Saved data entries
· · · · ·

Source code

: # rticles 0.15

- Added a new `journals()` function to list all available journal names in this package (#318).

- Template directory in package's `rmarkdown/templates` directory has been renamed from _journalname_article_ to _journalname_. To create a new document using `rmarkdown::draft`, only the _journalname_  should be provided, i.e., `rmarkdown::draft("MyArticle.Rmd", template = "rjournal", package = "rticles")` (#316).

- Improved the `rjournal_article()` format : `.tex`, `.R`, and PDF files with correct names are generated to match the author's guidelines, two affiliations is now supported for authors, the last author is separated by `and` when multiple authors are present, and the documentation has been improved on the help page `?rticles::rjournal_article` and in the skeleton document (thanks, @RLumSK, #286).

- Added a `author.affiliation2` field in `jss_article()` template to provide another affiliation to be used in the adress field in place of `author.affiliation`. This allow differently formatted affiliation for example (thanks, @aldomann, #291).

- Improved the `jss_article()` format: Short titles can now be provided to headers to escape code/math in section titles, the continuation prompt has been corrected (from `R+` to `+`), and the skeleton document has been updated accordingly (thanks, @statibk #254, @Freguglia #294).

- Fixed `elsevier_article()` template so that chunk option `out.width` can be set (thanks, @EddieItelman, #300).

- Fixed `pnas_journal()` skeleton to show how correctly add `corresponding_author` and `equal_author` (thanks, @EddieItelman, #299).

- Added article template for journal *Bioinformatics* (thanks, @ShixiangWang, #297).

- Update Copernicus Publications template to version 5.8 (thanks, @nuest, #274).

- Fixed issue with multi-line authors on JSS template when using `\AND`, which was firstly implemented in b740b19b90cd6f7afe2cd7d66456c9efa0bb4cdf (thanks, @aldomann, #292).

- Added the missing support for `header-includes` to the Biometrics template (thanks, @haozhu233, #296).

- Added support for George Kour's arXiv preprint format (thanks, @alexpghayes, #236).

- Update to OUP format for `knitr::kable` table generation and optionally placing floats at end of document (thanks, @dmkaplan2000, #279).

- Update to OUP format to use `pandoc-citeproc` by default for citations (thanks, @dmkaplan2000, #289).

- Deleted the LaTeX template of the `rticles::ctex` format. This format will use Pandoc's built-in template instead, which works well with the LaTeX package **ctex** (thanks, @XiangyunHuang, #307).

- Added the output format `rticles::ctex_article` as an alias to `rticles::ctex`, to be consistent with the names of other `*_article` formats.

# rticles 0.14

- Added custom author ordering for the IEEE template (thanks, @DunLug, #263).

· · · · ·

Each entry above, in full, should be output exactly as it reads.

## Exercise solution
Source code

: # rticles 0.15

- Added a new `journals()` function to list all available journal names in this package (#318).

- Template directory in package's `rmarkdown/templates` directory has been renamed from _journalname_article_ to _journalname_. To create a new document using `rmarkdown::draft`, only the _journalname_  should be provided, i.e., `rmarkdown::draft("MyArticle.Rmd", template = "rjournal", package = "rticles")` (#316).

- Improved the `rjournal_article()` format : `.tex`, `.R`, and PDF files with correct names are generated to match the author's guidelines, two affiliations is now supported for authors, the last author is separated by `and` when multiple authors are present, and the documentation has been improved on the help page `?rticles::rjournal_article` and in the skeleton document (thanks, @RLumSK, #286).

- Added a `author.affiliation2` field in `jss_article()` template to provide another affiliation to be used in the adress field in place of `author.affiliation`. This allow differently formatted affiliation for example (thanks, @aldomann, #291).

- Improved the `jss_article()` format: Short titles can now be provided to headers to escape code/math in section titles, the continuation prompt has been corrected (from `R+` to `+`), and the skeleton document has been updated accordingly (thanks, @statibk #254, @Freguglia #294).

- Fixed `elsevier_article()` template so that chunk option `out.width` can be set (thanks, @EddieItelman, #300).

- Fixed `pnas_journal()` skeleton to show how correctly add `corresponding_author` and `equal_author` (thanks, @EddieItelman, #299).

- Added article template for journal *Bioinformatics* (thanks, @ShixiangWang, #297).

- Update Copernicus Publications template to version 5.8 (thanks, @nuest, #274).

- Fixed issue with multi-line authors on JSS template when using `\AND`, which was firstly implemented in b740b19b90cd6f7afe2cd7d66456c9efa0bb4cdf (thanks, @aldomann, #292).

- Added the missing support for `header-includes` to the Biometrics template (thanks, @haozhu233, #296).

- Added support for George Kour's arXiv preprint format (thanks, @alexpghayes, #236).

- Update to OUP format for `knitr::kable` table generation and optionally placing floats at end of document (thanks, @dmkaplan2000, #279).

- Update to OUP format to use `pandoc-citeproc` by default for citations (thanks, @dmkaplan2000, #289).

- Deleted the LaTeX template of the `rticles::ctex` format. This format will use Pandoc's built-in template instead, which works well with the LaTeX package **ctex** (thanks, @XiangyunHuang, #307).

- Added the output format `rticles::ctex_article` as an alias to `rticles::ctex`, to be consistent with the names of other `*_article` formats.

# rticles 0.14

- Added custom author ordering for the IEEE template (thanks, @DunLug, #263).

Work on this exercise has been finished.